When U.S. Army Captain Kristen Griest, 26, became one of the first two women to ever complete Army Ranger School she reached national attention. Back home in Orange, her parents swelled with pride for their daughter.
They were of course already proud of the woman they raised and of her older brother, Army Aviation Chief Warrant Officer 2 Michael Griest, 29.
Tom and Laura Griest would have never thought of themselves as a military family. Sure they both work at Sikorsky Aircraft. And yes, they have a smattering of family who have served over the years. But they didn’t have the sort of family tradition that could have prepared them for both of their children joining the military.
“We only have the two children. Having both of them in the Army is a mixture of great pride along with anxiety,” said Tom. “We have always been patriotic and felt that people should serve others if possible. So knowing that both children are doing their best at serving their country has been a source of satisfaction. However, when they are doing dangerous training or when they were deployed to a combat zone, there were many sleepless nights and more worrying than you might think.”
While Kristen made history as a Ranger, Mike pilots a Sikorsky BLACK HAWK helicopter. It’s the combat vehicle his parents have a hand in building as Sikorsky employees.
Both children grew up in Orange, going from Mary L. Tracy School all the way through Amity Regional High School. Mike was an Eagle Scout and Kristen was always good at sports according to Tom.
“I think they have always had a strong sense of fairness and when they see evil in the world, feel that they should do something about it,” Tom said.
Mike went on to Northeastern University and Kristen to West Point.
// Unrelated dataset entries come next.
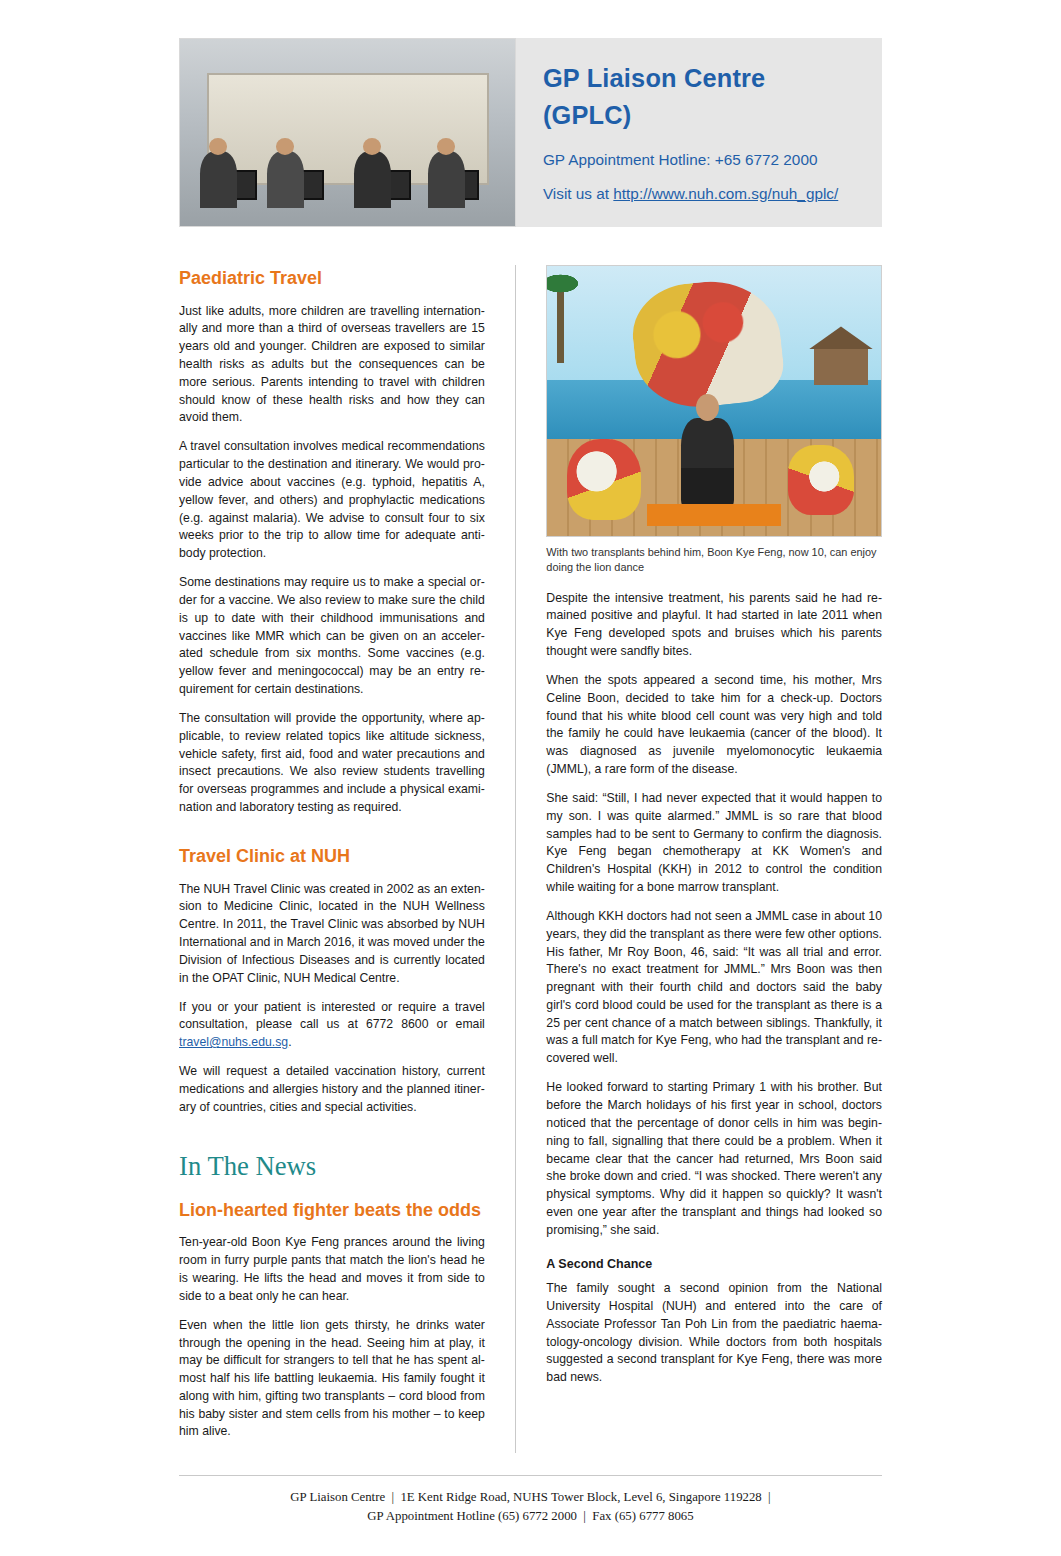GP Liaison Centre (GPLC)
GP Appointment Hotline: +65 6772 2000
Visit us at http://www.nuh.com.sg/nuh_gplc/
Paediatric Travel
Just like adults, more children are travelling internationally and more than a third of overseas travellers are 15 years old and younger. Children are exposed to similar health risks as adults but the consequences can be more serious. Parents intending to travel with children should know of these health risks and how they can avoid them.
A travel consultation involves medical recommendations particular to the destination and itinerary. We would provide advice about vaccines (e.g. typhoid, hepatitis A, yellow fever, and others) and prophylactic medications (e.g. against malaria). We advise to consult four to six weeks prior to the trip to allow time for adequate antibody protection.
Some destinations may require us to make a special order for a vaccine. We also review to make sure the child is up to date with their childhood immunisations and vaccines like MMR which can be given on an accelerated schedule from six months. Some vaccines (e.g. yellow fever and meningococcal) may be an entry requirement for certain destinations.
The consultation will provide the opportunity, where applicable, to review related topics like altitude sickness, vehicle safety, first aid, food and water precautions and insect precautions. We also review students travelling for overseas programmes and include a physical examination and laboratory testing as required.
Travel Clinic at NUH
The NUH Travel Clinic was created in 2002 as an extension to Medicine Clinic, located in the NUH Wellness Centre. In 2011, the Travel Clinic was absorbed by NUH International and in March 2016, it was moved under the Division of Infectious Diseases and is currently located in the OPAT Clinic, NUH Medical Centre.
If you or your patient is interested or require a travel consultation, please call us at 6772 8600 or email travel@nuhs.edu.sg.
We will request a detailed vaccination history, current medications and allergies history and the planned itinerary of countries, cities and special activities.
In The News
Lion-hearted fighter beats the odds
Ten-year-old Boon Kye Feng prances around the living room in furry purple pants that match the lion's head he is wearing. He lifts the head and moves it from side to side to a beat only he can hear.
Even when the little lion gets thirsty, he drinks water through the opening in the head. Seeing him at play, it may be difficult for strangers to tell that he has spent almost half his life battling leukaemia. His family fought it along with him, gifting two transplants – cord blood from his baby sister and stem cells from his mother – to keep him alive.
With two transplants behind him, Boon Kye Feng, now 10, can enjoy doing the lion dance
Despite the intensive treatment, his parents said he had remained positive and playful. It had started in late 2011 when Kye Feng developed spots and bruises which his parents thought were sandfly bites.
When the spots appeared a second time, his mother, Mrs Celine Boon, decided to take him for a check-up. Doctors found that his white blood cell count was very high and told the family he could have leukaemia (cancer of the blood). It was diagnosed as juvenile myelomonocytic leukaemia (JMML), a rare form of the disease.
She said: “Still, I had never expected that it would happen to my son. I was quite alarmed.” JMML is so rare that blood samples had to be sent to Germany to confirm the diagnosis. Kye Feng began chemotherapy at KK Women's and Children's Hospital (KKH) in 2012 to control the condition while waiting for a bone marrow transplant.
Although KKH doctors had not seen a JMML case in about 10 years, they did the transplant as there were few other options. His father, Mr Roy Boon, 46, said: “It was all trial and error. There's no exact treatment for JMML.” Mrs Boon was then pregnant with their fourth child and doctors said the baby girl's cord blood could be used for the transplant as there is a 25 per cent chance of a match between siblings. Thankfully, it was a full match for Kye Feng, who had the transplant and recovered well.
He looked forward to starting Primary 1 with his brother. But before the March holidays of his first year in school, doctors noticed that the percentage of donor cells in him was beginning to fall, signalling that there could be a problem. When it became clear that the cancer had returned, Mrs Boon said she broke down and cried. “I was shocked. There weren't any physical symptoms. Why did it happen so quickly? It wasn't even one year after the transplant and things had looked so promising,” she said.
A Second Chance
The family sought a second opinion from the National University Hospital (NUH) and entered into the care of Associate Professor Tan Poh Lin from the paediatric haematology-oncology division. While doctors from both hospitals suggested a second transplant for Kye Feng, there was more bad news.
GP Liaison Centre | 1E Kent Ridge Road, NUHS Tower Block, Level 6, Singapore 119228 |
GP Appointment Hotline (65) 6772 2000 | Fax (65) 6777 8065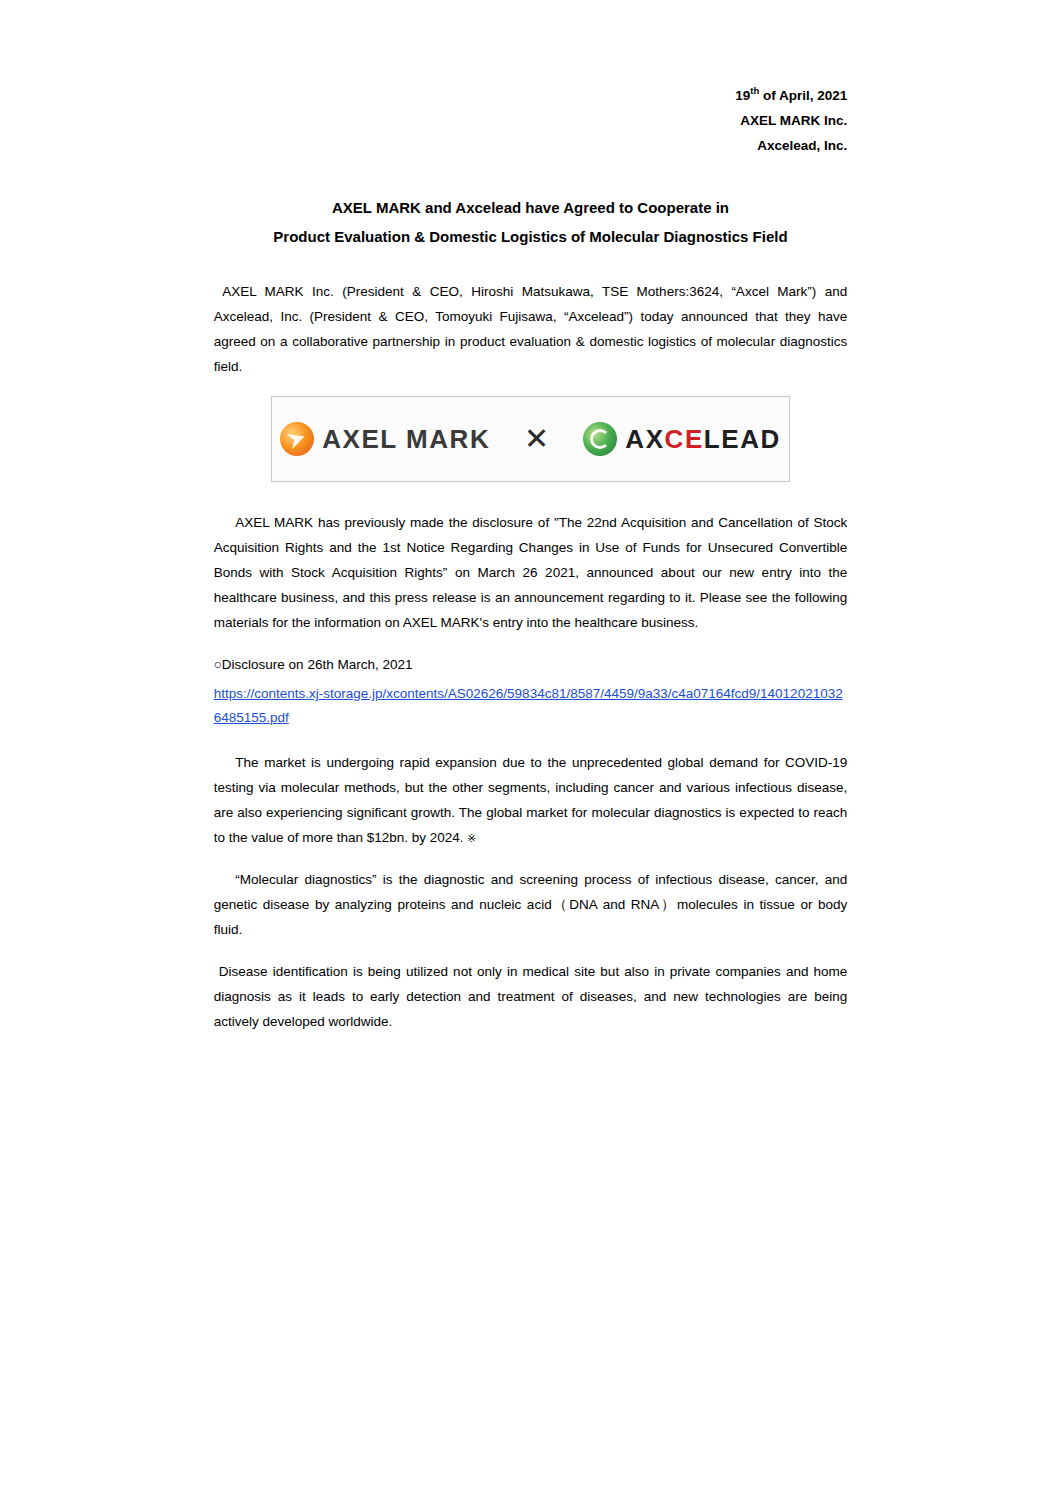19th of April, 2021
AXEL MARK Inc.
Axcelead, Inc.
AXEL MARK and Axcelead have Agreed to Cooperate in
Product Evaluation & Domestic Logistics of Molecular Diagnostics Field
AXEL MARK Inc. (President & CEO, Hiroshi Matsukawa, TSE Mothers:3624, “Axcel Mark”) and Axcelead, Inc. (President & CEO, Tomoyuki Fujisawa, “Axcelead”) today announced that they have agreed on a collaborative partnership in product evaluation & domestic logistics of molecular diagnostics field.
AXEL MARK ✕ AX CE LEAD
AXEL MARK has previously made the disclosure of "The 22nd Acquisition and Cancellation of Stock Acquisition Rights and the 1st Notice Regarding Changes in Use of Funds for Unsecured Convertible Bonds with Stock Acquisition Rights” on March 26 2021, announced about our new entry into the healthcare business, and this press release is an announcement regarding to it. Please see the following materials for the information on AXEL MARK's entry into the healthcare business.
○Disclosure on 26th March, 2021
https://contents.xj-storage.jp/xcontents/AS02626/59834c81/8587/4459/9a33/c4a07164fcd9/140120210326485155.pdf
The market is undergoing rapid expansion due to the unprecedented global demand for COVID-19 testing via molecular methods, but the other segments, including cancer and various infectious disease, are also experiencing significant growth. The global market for molecular diagnostics is expected to reach to the value of more than $12bn. by 2024. ※
“Molecular diagnostics” is the diagnostic and screening process of infectious disease, cancer, and genetic disease by analyzing proteins and nucleic acid（DNA and RNA）molecules in tissue or body fluid.
Disease identification is being utilized not only in medical site but also in private companies and home diagnosis as it leads to early detection and treatment of diseases, and new technologies are being actively developed worldwide.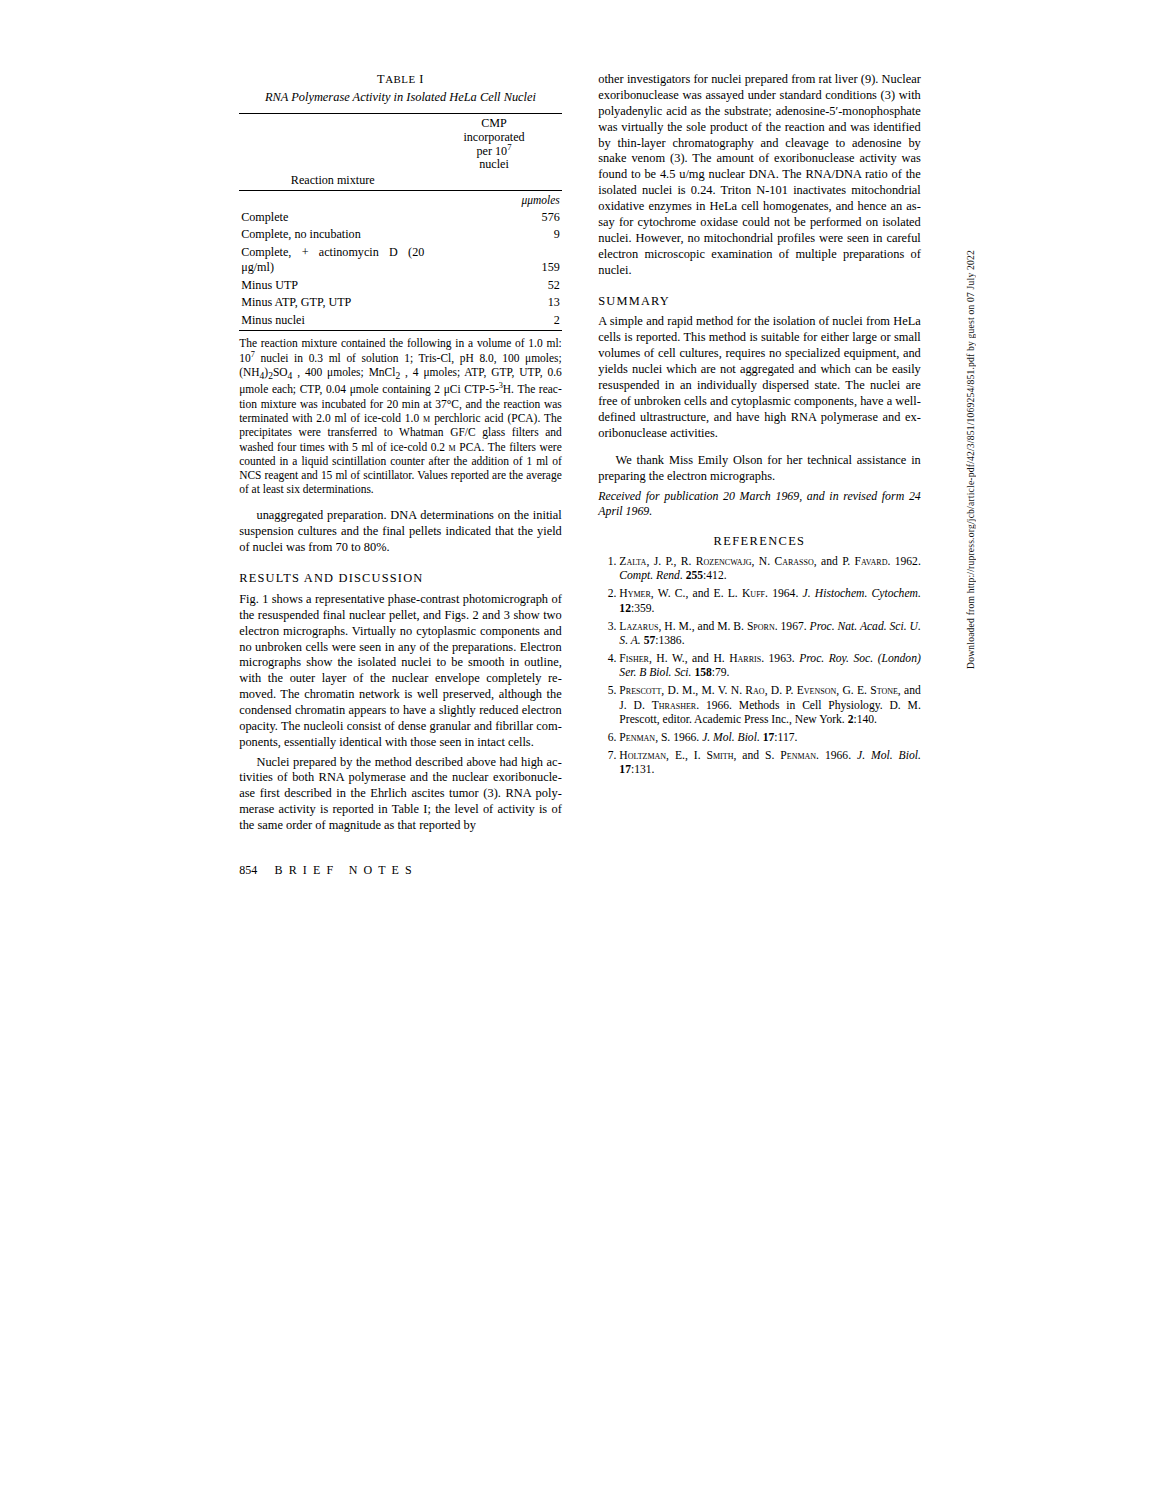Downloaded from http://rupress.org/jcb/article-pdf/42/3/851/1069254/851.pdf by guest on 07 July 2022
TABLE I
RNA Polymerase Activity in Isolated HeLa Cell Nuclei
| | CMP incorporated per 10 7 nuclei |
| --- | --- |
| Reaction mixture | |
| | μμmoles |
| Complete | 576 |
| Complete, no incubation | 9 |
| Complete, + actinomycin D (20 μg/ml) | 159 |
| Minus UTP | 52 |
| Minus ATP, GTP, UTP | 13 |
| Minus nuclei | 2 |
The reaction mixture contained the following in a volume of 1.0 ml: 107 nuclei in 0.3 ml of solution 1; Tris-Cl, pH 8.0, 100 μmoles; (NH4)2SO4 , 400 μmoles; MnCl2 , 4 μmoles; ATP, GTP, UTP, 0.6 μmole each; CTP, 0.04 μmole containing 2 μCi CTP-5-3H. The reaction mixture was incubated for 20 min at 37°C, and the reaction was terminated with 2.0 ml of ice-cold 1.0 m perchloric acid (PCA). The precipitates were transferred to Whatman GF/C glass filters and washed four times with 5 ml of ice-cold 0.2 m PCA. The filters were counted in a liquid scintillation counter after the addition of 1 ml of NCS reagent and 15 ml of scintillator. Values reported are the average of at least six determinations.
unaggregated preparation. DNA determinations on the initial suspension cultures and the final pellets indicated that the yield of nuclei was from 70 to 80%.
Results and Discussion
Fig. 1 shows a representative phase-contrast photomicrograph of the resuspended final nuclear pellet, and Figs. 2 and 3 show two electron micrographs. Virtually no cytoplasmic components and no unbroken cells were seen in any of the preparations. Electron micrographs show the isolated nuclei to be smooth in outline, with the outer layer of the nuclear envelope completely removed. The chromatin network is well preserved, although the condensed chromatin appears to have a slightly reduced electron opacity. The nucleoli consist of dense granular and fibrillar components, essentially identical with those seen in intact cells.
Nuclei prepared by the method described above had high activities of both RNA polymerase and the nuclear exoribonuclease first described in the Ehrlich ascites tumor (3). RNA polymerase activity is reported in Table I; the level of activity is of the same order of magnitude as that reported by
854 B R I E F N O T E S
other investigators for nuclei prepared from rat liver (9). Nuclear exoribonuclease was assayed under standard conditions (3) with polyadenylic acid as the substrate; adenosine-5′-monophosphate was virtually the sole product of the reaction and was identified by thin-layer chromatography and cleavage to adenosine by snake venom (3). The amount of exoribonuclease activity was found to be 4.5 u/mg nuclear DNA. The RNA/DNA ratio of the isolated nuclei is 0.24. Triton N-101 inactivates mitochondrial oxidative enzymes in HeLa cell homogenates, and hence an assay for cytochrome oxidase could not be performed on isolated nuclei. However, no mitochondrial profiles were seen in careful electron microscopic examination of multiple preparations of nuclei.
Summary
A simple and rapid method for the isolation of nuclei from HeLa cells is reported. This method is suitable for either large or small volumes of cell cultures, requires no specialized equipment, and yields nuclei which are not aggregated and which can be easily resuspended in an individually dispersed state. The nuclei are free of unbroken cells and cytoplasmic components, have a well-defined ultrastructure, and have high RNA polymerase and exoribonuclease activities.
We thank Miss Emily Olson for her technical assistance in preparing the electron micrographs.
Received for publication 20 March 1969, and in revised form 24 April 1969.
References
Zalta, J. P., R. Rozencwajg, N. Carasso, and P. Favard. 1962. Compt. Rend. 255:412.
Hymer, W. C., and E. L. Kuff. 1964. J. Histochem. Cytochem. 12:359.
Lazarus, H. M., and M. B. Sporn. 1967. Proc. Nat. Acad. Sci. U. S. A. 57:1386.
Fisher, H. W., and H. Harris. 1963. Proc. Roy. Soc. (London) Ser. B Biol. Sci. 158:79.
Prescott, D. M., M. V. N. Rao, D. P. Evenson, G. E. Stone, and J. D. Thrasher. 1966. Methods in Cell Physiology. D. M. Prescott, editor. Academic Press Inc., New York. 2:140.
Penman, S. 1966. J. Mol. Biol. 17:117.
Holtzman, E., I. Smith, and S. Penman. 1966. J. Mol. Biol. 17:131.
As parents of children serving active duty, Tom and Laura have at times had to put their feelings in check. They support their children but few things can be more frightening to a parent than when a Skype call with a deployed child suddenly freezes and disconnects. .
“You try to reconnect as drops are not too unusual but no luck. This goes on for a long time, maybe hours. Finally you give up. Later that night you pick up a hint of what has happened (because you have done 100s of Google searches). It turns out the Forward Operating Base (FOB) was attacked and people were killed,” said Tom. “When this happens, all normal phone and Internet connections are shut-off to insure that the government can be the first to notify the family. Later, another web search confirms that the KIA are indeed American. It might even say that they are from your child’s unit. Depending on how small a group it’s been isolated to, you may start looking for a government car out in front of your house. Then, after a few days of worry, the government names who was lost. There is a tremendous relief combined with the awful grief you feel for the families who experienced the loss. You feel a bond with them, because they are part of the Army Family and you were just dealing with what it might be like to get notified. You want to contact them, but feel they probably don’t want to hear from strangers at this time. Maybe you feel guilt because it was their child instead of yours. You pray for them.”
Eventually, Tom said, you hear from your child who assures you there was nothing to worry about even though a day before the attack they were right where another soldier lost his or her life.
“You go to bed, and you get up the next day and keep on “keeping on”. Waiting for the day they come home,” Tom said. “Praying for their safety.” Laura added.
Tom said it was impossible to describe the attention paid to Kristen for completing Ranger School. The women didn’t want special attention and hoped their names would not be released.
While Tom and Laura are immensely proud of both of their children’s accomplishments, coming home from a deployment is a pretty big deal too.“I will say that the day both of our children were back safe in the USA was one of the happiest days of my life,” Tom said.